The mass of carbon anode consumed (giving only carbondioxide) in the production of 270 kg of aluminium metal from bauxite by the Hall process is : (Atomic mass Al = 27)

To determine the mass of carbon anode consumed, we need to analyze the reaction involved in the Hall process. The Hall process involves the electrolysis of alumina (Al2O3) to produce aluminum metal. The reaction at the anode is: $2O^{2-}\to O_2+4e^{-}$. The reaction at the cathode is: $A{l}^{3+}+3e^{-}\to Al$. Since the carbon anode is consumed, we need to consider the reaction: $C+O_2\to C{O}_2$. So, let's calculate the mass of carbon anode consumed.
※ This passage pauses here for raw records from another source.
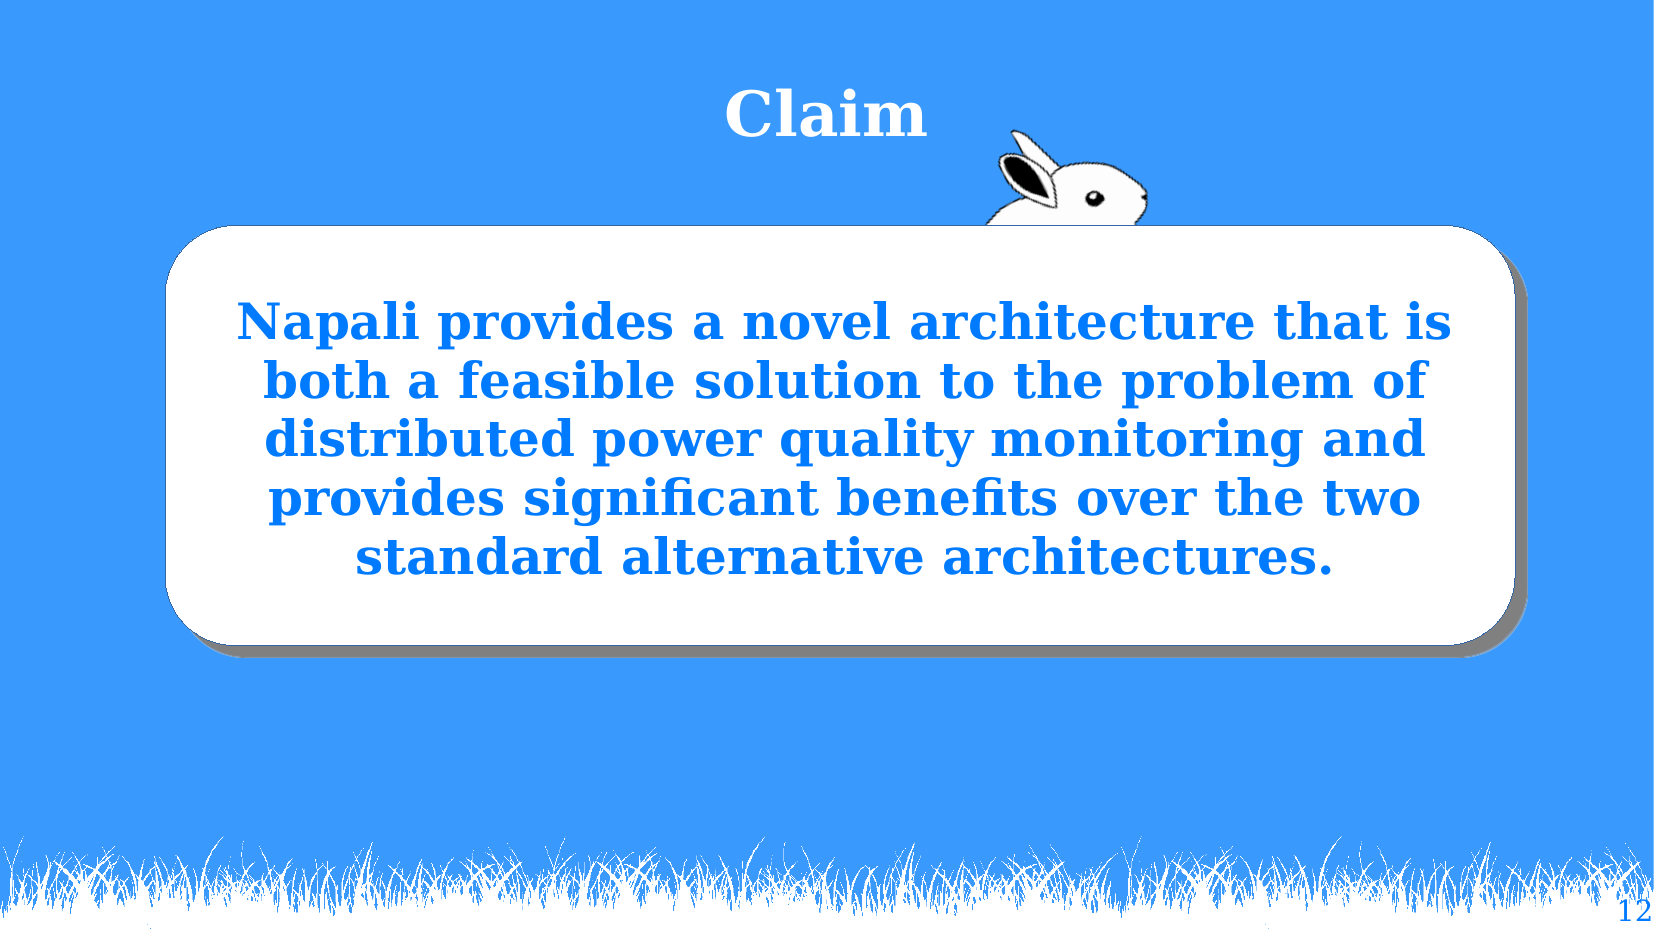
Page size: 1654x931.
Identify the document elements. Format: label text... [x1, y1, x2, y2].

picture [0, 0, 1654, 931]
text_box Napali provides a novel architecture that is both a feasible solution to the problem of distributed power quality monitoring and provides significant benefits over the two standard alternative architectures. [199, 285, 1492, 594]
text_box [165, 225, 1516, 646]
title [82, 37, 1571, 193]
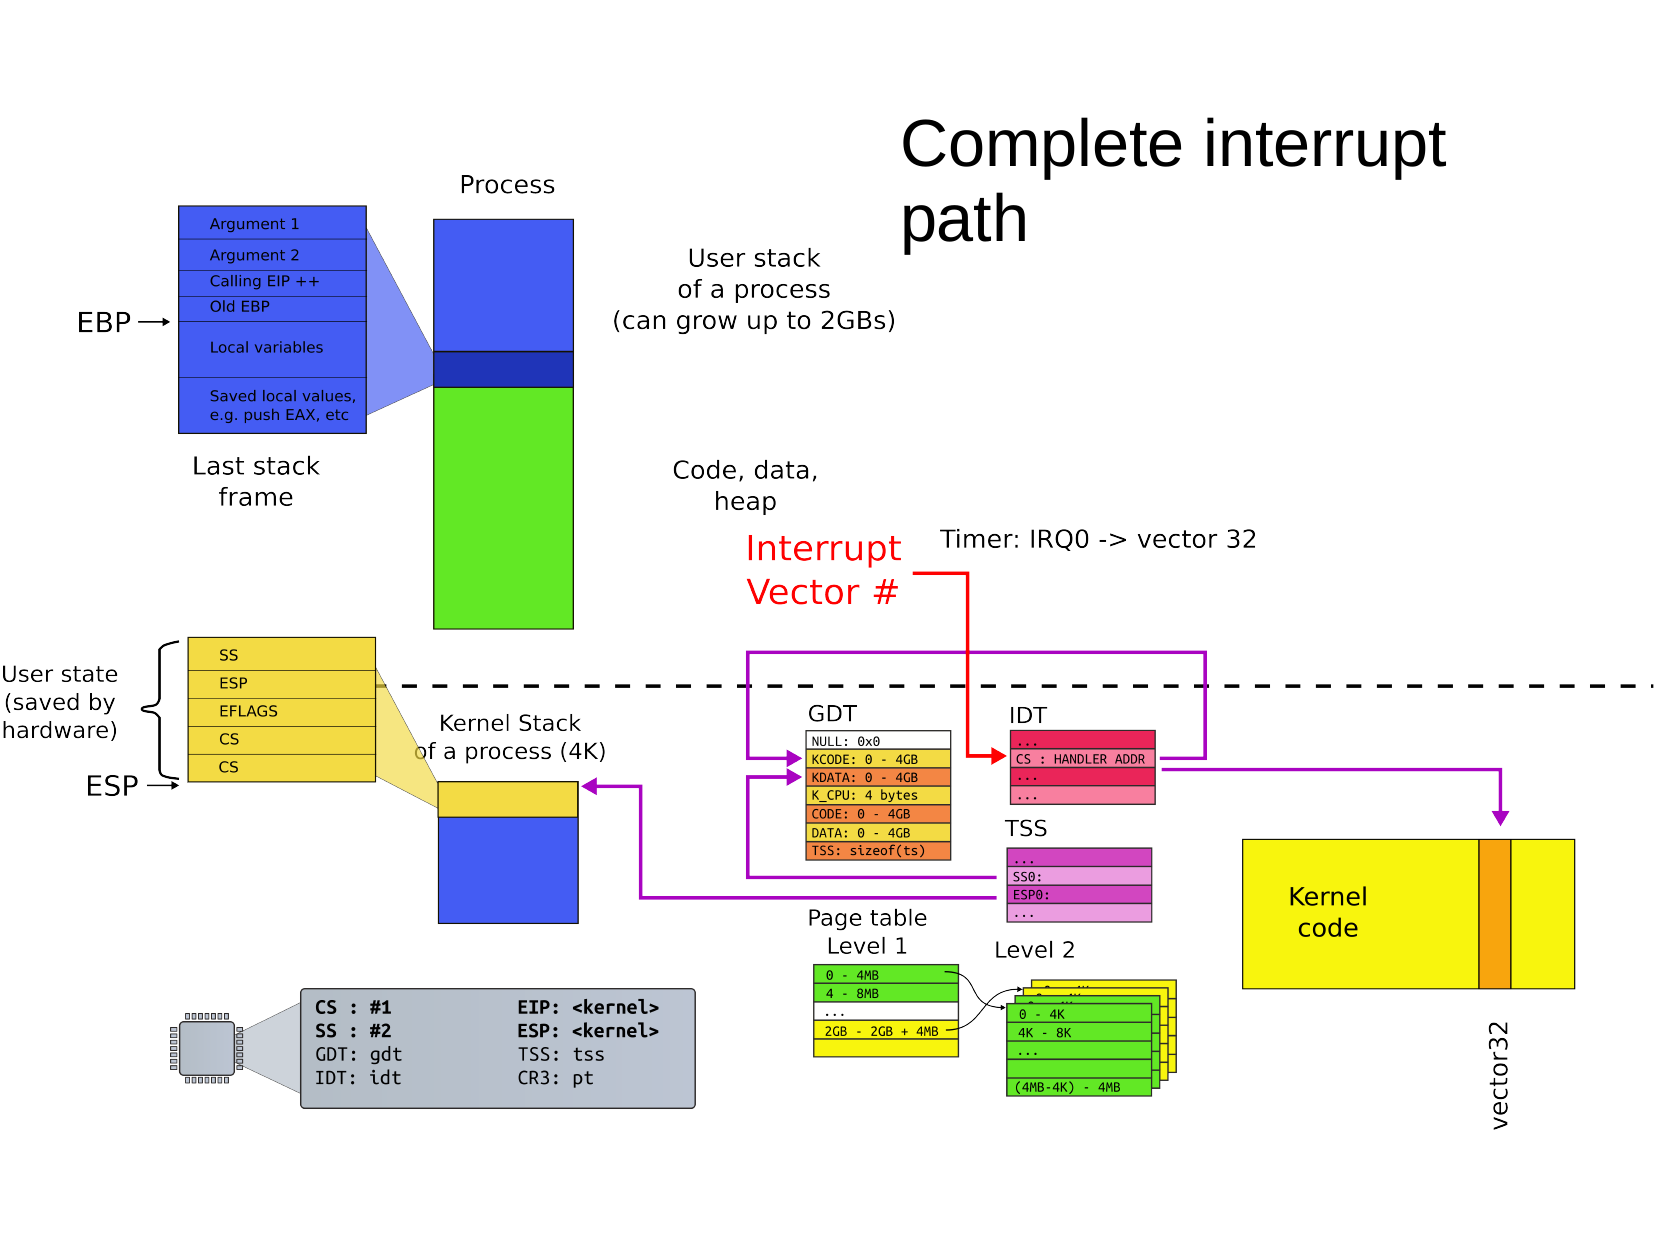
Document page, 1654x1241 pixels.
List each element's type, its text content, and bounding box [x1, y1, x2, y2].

We know that 270 kg of aluminum metal is produced, and the atomic mass of aluminum is 27. We can calculate the number of moles of aluminum produced: $moles=\frac{mass}{atomicmass}=\frac{270}{27}=10$. Since the reaction at the cathode involves the reduction of Al3+ to Al, we can calculate the number of moles of electrons transferred: $molesofelectrons=3\times molesofAl=3\times 10=30$. Since the reaction at the anode involves the oxidation of O2- to O2, we can calculate the number of moles of O2 produced: $molesof{O}_2=\frac{molesofelectrons}{4}=\frac{30}{4}=7.5$. Since the reaction involving the carbon anode is: $C+O_2\to C{O}_2$, we can calculate the number of moles of carbon consumed: $molesofC=molesof{O}_2=7.5$. Finally, we can calculate the mass of carbon anode consumed: $massofC=molesofC\times atomicmassofC=7.5\times 12=90$. Therefore, the mass of carbon anode consumed is 90 kg.